American physician, scientist and educator (1817–1892)

David Lewis Phares (January 14, 1817 – September 19, 1892) was an American physician, scientist, educator and minister. He is credited with having established two colleges, served as a medical physician for 40 years, and served as a college department head and professor.

==Biography==
Phares was born January 14, 1817 in West Feliciana Parish, Louisiana as the youngest child of William Phares and Elizabeth Starnes Phares. As a teenager, Phares developed keen interests in surveying by inventing a sextant and in the study of solar events (i.e., solar spots and eclipses), the latter of which resulted in transient blindness.

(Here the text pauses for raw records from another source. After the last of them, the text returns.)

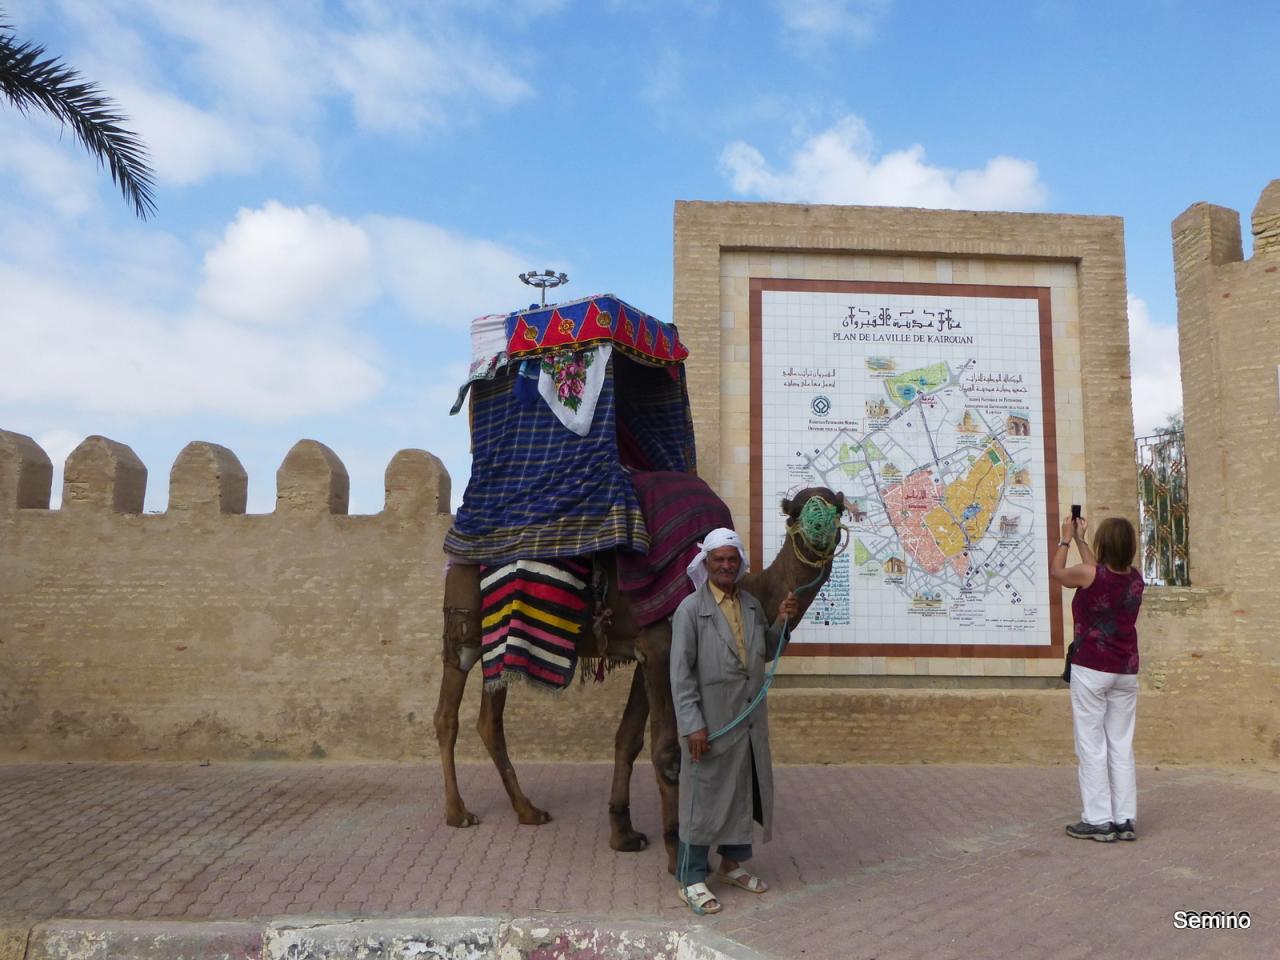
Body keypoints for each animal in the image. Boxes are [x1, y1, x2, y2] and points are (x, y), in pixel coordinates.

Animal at [435, 488, 844, 870]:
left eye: (837, 507)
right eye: (797, 510)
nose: (820, 530)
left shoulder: (642, 654)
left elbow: (627, 739)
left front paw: (624, 834)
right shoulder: (661, 645)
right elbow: (666, 752)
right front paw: (677, 855)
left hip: (499, 643)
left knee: (488, 719)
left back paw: (528, 811)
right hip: (467, 629)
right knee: (447, 715)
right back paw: (458, 813)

In 1832, Phares entered the College of Louisiana at Jackson and graduated in 1837, attaining the first bachelor of arts degree to be conferred in Louisiana. During this period, Phares began following the teachings of evangelist Alexander Campbell and his Restoration Movement. As a result, Phares became a minister in the movement and eventually organized Campbellite churches near his home in Wilkinson County, Mississippi.

Phares continued his education in pursuit of a medical degree by enrolling in the Medical College of Louisiana in New Orleans and graduated in 1839. In 1840, he received a Master of Arts degree from the University of Kentucky. Afterwards, Phares relocated to the community of Whitestown (aka Newtonia), Mississippi at , in Wilkinson County where he served as a physician.

A proponent of education, Phares established two institutions of higher learning – Newton Female Institute (1842) and Newton College for male students (1852) – near his home in Wilkinson County. Both institutions thrived until the outbreak of the American Civil War, but they were closed by 1865.

Phares did not serve in the military during the American Civil War, but as a physician, he provided care for the sick and wounded soldiers. Because of the war, he was unable to obtain traditional medications for his patients. Consequently, he became versed in the medicinal benefits of local plants and eventually published articles on the medicinal qualities of these native species. At the request of the Mississippi Legislature, in 1878, Phares published Synopsis of Medical Flora of Mississippi which reported on the therapeutic uses of 700 plant species indigenous to Mississippi.

In 1867, a National Grange was founded in the United States as a social network for farming communities to promote their economic and political agricultural interests. In Mississippi, D. L. Phares was one of the promoters and founders of the Mississippi Grange which was chartered in April 1872. An important objective of the Mississippi Grange was to establish a state agricultural and mechanical college, and Phares was instrumental in the founding of the Mississippi Agricultural and Mechanical College in 1878. As a result of Phares' efforts, Mississippi Governor John Stone appointed him as a member of the institution's board of trustees. In 1880, Phares was appointed to the A&M college faculty as "chair of horticulture, botany, and animal and vegetable physiology" and also became the college physician.

In 1881, Phares published the Farmer's book of grasses and other forage plants, for the southern United States. The book was reported to be the first publication by a faculty member from Mississippi's A&M College. Phares became widely recognized as an authority on agriculture through his interactions with farmers and the numerous articles he wrote for agricultural, veterinary, and medical publications.

Phares served as a member of the first Mississippi State Board of Health which was established in 1877.

In honor of his significant contributions to the state, Phares was inducted into the Mississippi Hall of Fame.

==Personal life==
In 1836, Phares married Mary Armstrong Nesmith from Amite County, Mississippi, and they became the parents of eight children – three sons and five daughters.

Following the death of his first wife in 1876, Phares married Laura Blanche Duquercron from Starkville, Mississippi in 1881. They were the parents of two sons, but both died in infancy.

Phares retired from Mississippi's Agricultural and Mechanical College in 1889 and moved to Madison Station, Mississippi. In his later years, Phares was stricken by a number of strokes and died on September 19, 1892. He was buried at Montgomery Cemetery in Madison, Mississippi.